We can have a three-way conversation, too, on some occasions, albeit rare. I don't have conversations with them all the time, either. They're there when they're there, and they aren't when they aren't. Yet even when they aren't, it's like they're there anyway, in the back of my mind, always thinking in either approval or disapproval about what I'm doing.
Like...I kinda figured they'd come out for this blog. (They weren't in my active mind when I began.) In sure form, David came out to say one simple thing: "You are an idiot." He does that. And that's the thing. This is more than just an inner voice. There's distinct characteristics and basics about each of them. Plus my own voice is my own voice. (My own inner voice is fairly androgynous, with it being closer to female when I'm alone and closer to male when I'm interacting with one of them. Which is...again kinda appropriate in that I'm generally female in my own mind yet outwardly interact with others thanks to my closeted nature as a male.)
They sound differently than I do, they speak differently than I do (David more bluntly, the other one...well, hard to describe, just not the same as me), and they seem to have their own desires. (David's a bit primal, the other one...well, mainly, to live a good life.) A fundamental part of me that I can't get rid of, and which I feel like if I snapped could come out and take control...but which as far as I can tell, hasn't.
I know, sounds like BS. That's why I didn't want to talk about it. It sounds like I'm making stuff up to try and tell a story, that maybe I'm exaggerating something that doesn't exist because I want it to. This close to deleting the whole blog post because of it. But all the same...while part of me says that it's possible I'm making them up, I felt something deeper just now. My other voice spoke up with something simple, which I felt in my chest. "No." He didn't even need to say it because I was able to finish the implied follow-through thought from that two-letter word alone: "We're real." They're there. They're a very small part of me. "Yes, we exist."

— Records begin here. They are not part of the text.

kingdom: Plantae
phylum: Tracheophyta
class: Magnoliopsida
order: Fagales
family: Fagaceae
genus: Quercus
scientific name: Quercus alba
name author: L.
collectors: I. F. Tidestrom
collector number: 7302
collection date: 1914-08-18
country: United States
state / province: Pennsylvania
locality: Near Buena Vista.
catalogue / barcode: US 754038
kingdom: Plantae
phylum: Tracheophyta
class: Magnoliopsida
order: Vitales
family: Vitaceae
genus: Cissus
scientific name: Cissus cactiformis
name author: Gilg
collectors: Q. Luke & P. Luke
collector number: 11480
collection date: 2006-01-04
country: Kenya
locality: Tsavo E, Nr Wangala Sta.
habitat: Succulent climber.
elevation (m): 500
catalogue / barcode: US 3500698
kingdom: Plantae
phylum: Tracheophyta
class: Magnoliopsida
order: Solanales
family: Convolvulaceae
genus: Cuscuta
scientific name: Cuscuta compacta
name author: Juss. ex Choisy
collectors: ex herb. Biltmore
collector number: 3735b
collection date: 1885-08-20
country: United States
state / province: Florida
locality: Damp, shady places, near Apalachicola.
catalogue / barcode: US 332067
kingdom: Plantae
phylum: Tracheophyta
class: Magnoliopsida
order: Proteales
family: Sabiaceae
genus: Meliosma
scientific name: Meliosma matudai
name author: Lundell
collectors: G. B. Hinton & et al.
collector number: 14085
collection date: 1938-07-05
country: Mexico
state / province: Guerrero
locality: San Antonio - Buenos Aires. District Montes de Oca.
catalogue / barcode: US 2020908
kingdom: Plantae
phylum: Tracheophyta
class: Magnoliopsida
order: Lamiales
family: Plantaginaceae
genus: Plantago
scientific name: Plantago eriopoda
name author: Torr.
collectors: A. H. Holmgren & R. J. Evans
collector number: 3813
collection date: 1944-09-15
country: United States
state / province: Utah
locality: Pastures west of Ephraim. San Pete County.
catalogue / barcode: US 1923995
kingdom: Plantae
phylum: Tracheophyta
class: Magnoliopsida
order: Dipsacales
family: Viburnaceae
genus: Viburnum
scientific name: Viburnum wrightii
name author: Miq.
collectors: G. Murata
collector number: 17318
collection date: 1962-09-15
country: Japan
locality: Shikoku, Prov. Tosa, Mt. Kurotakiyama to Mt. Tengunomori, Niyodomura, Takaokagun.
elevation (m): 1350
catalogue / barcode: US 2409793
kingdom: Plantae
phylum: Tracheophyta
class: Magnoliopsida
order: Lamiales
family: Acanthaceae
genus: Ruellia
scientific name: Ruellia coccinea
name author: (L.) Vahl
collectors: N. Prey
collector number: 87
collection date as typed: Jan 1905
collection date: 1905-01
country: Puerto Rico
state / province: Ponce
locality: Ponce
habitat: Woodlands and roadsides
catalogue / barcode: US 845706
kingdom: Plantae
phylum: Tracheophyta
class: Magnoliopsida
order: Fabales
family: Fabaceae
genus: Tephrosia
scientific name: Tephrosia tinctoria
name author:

In a way, it's similar to the feelings I get whenever I doubt being transgendered. I will think about it. "What if I'm deluding myself? What if it's just my cry for attention? What if I'm trying to be something I'm not?" Yet every time I ask myself, there's always that deep answer. (Ironically enough, spawned from my imaginary friend more often than not.) "It's real. You are who you are. You are a young woman crying out, and that pain you feel...that's not imaginary. There's no way you could fake that. This is no illusion. Go be who you are." More or less, a deep call, a deep cry, telling me that I know I've spoken the truth, even if it seems like a lie, even if it takes years to be accepted, even if it may never come to be as people resist it. That telling, "I know who I am, and this is part of it."
And that's what they are. Not me making things up, but also not a major driving force in my life. Maybe this is a normal thing that a lot of people have. Maybe it's not. Maybe people think I'm fooling myself because this doesn't sound like anything they think is plausible. But it's...there as me.